Re: load balancer stopped working?

Date: Mon, 8 Jun 2015 16:05:08 +0000

Raj has commented in the past that the load balancer does not use the same logic as listclusters:

From that archived message:

The elastic load balancer parses the output of 'qhost' on the cluster:
I don't remember the exact reason for using that instead of the same logic as 'listclusters' above, but here's my guess a few years after the fact:
- Avoids another remote API call to AWS' tagging service to retrieve the tags for all instances within an account. This needs to be called every minute, so a speedy call to your cluster instead of to a remote API is beneficial
- qhost outputs the number of machines correctly configured and able to process work. If a machine shows up in 'listcluster' but not in 'qhost' it's likely not usable to process jobs, and would probably need manual cleanup.

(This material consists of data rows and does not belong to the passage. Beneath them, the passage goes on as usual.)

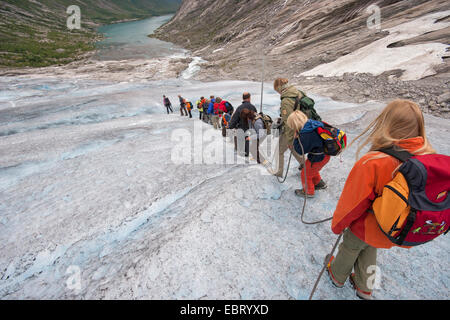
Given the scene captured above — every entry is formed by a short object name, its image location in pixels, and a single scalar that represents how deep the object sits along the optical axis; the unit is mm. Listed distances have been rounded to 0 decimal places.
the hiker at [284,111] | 3914
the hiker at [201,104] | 10986
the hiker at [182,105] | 13375
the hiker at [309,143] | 2887
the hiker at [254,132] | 4879
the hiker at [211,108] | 9172
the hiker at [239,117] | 5184
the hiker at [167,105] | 13906
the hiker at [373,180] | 1611
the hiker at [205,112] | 10555
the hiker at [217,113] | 8695
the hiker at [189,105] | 12961
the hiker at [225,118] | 7320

It appears that the load balancer thinks the cluster is not running, even though listclusters says it is and I can successfully login using sshmaster. Still can't figure out why this is the case.

Apologies for the spam.

ubuntu_at_ip-10-0-0-20:~$ /opt/venv/python2_venv/bin/python /opt/venv/python2_venv/bin/starcluster -c /home/ubuntu/.starcluster/config loadbalance -n 1 -m 20 -w 300 dragon-1.3.0
StarCluster - ( (v. 0.95.6)
Software Tools for Academics and Researchers (STAR)
Please submit bug reports to

!!! ERROR - cluster dragon-1.3.0 is not running
ubuntu_at_ip-10-0-0-20:~$ /opt/venv/python2_venv/bin/python /opt/venv/python2_venv/bin/starcluster -c /home/ubuntu/.starcluster/config listclusters

dragon-1.3.0 (security group: _at_sc-dragon-1.3.0)
Launch time: 2015-04-26 03:40:22
Uptime: 43 days, 11:42:08
VPC: vpc-849ec2e1
Subnet: subnet-b6901fef
Zone: us-east-1d
Keypair: bean_key
EBS volumes:
    vol-34a33e73 on master:/dev/sdz (status: attached)
    vol-dc7beb9b on master:/dev/sdx (status: attached)
    vol-57148c10 on master:/dev/sdy (status: attached)
    vol-8ba835cc on master:/dev/sdv (status: attached)
    vol-9253ced5 on master:/dev/sdw (status: attached)
Cluster nodes:
     master running i-609aa79c
    node002 running i-f4d6470b
    node014 running i-52d6b2ad
    node016 running i-fb9ae804
    node017 running i-b275084d
    node020 running i-14532eeb
    node021 running i-874b3678
    node022 running i-5abfc2a5
    node023 running i-529ee3ad
    node024 running i-0792eff8
Total nodes: 10

ubuntu_at_ip-10-0-0-20:~$ /opt/venv/python2_venv/bin/python /opt/venv/python2_venv/bin/starcluster -c /home/ubuntu/.starcluster/config sshmaster dragon-1.3.0
StarCluster - ( (v. 0.95.6)
Software Tools for Academics and Researchers (STAR)
Please submit bug reports to

The authenticity of host ' (' can't be established.
ECDSA key fingerprint is e7:21:af:bf:2b:bf:c4:49:43:b8:dd:0b:aa:d3:81:a0.
Are you sure you want to continue connecting (yes/no)? yes
Warning: Permanently added '' (ECDSA) to the list of known hosts.
On Mon, Jun 8, 2015 at 11:10 AM David Koppstein <<>> wrote:

I noticed that my load balancer stopped working -- specifically, it has stopped deleting unnecessary nodes. It's been running fine for about three weeks.

I have a small T2 micro instance loadbalancing a cluster of M3.xlarge. The cluster is running Ubuntu 14.04 using the shared 14.0. AMI ami-38b99850.

The loadbalancer process is still running (started with nohup CMD &, where CMD is the loadbalancer command below):

ubuntu_at_ip-10-0-0-20:~$ ps -ef | grep load
ubuntu 11784 11730 0 15:04 pts/1 00:00:00 grep --color=auto load
ubuntu 19493 1 0 Apr26 ? 01:25:03 /opt/venv/python2_venv/bin/python /opt/venv/python2_venv/bin/starcluster -c /home/ubuntu/.starcluster/config loadbalance -n 1 -m 20 -w 300 dragon-1.3.0

Queue has been empty for several days.

dkoppstein_at_master:/dkoppstein/150521SG_v1.9_round2$<mailto:dkoppstein_at_master:/dkoppstein/150521SG_v1.9_round2$> qstat -u "*"

However, there are about 8 nodes that have been running over the weekend and are not being killed despite -n 1. If anyone has any guesses as to why the loadbalancer might stop working please let me know so I can prevent this from happening in the future.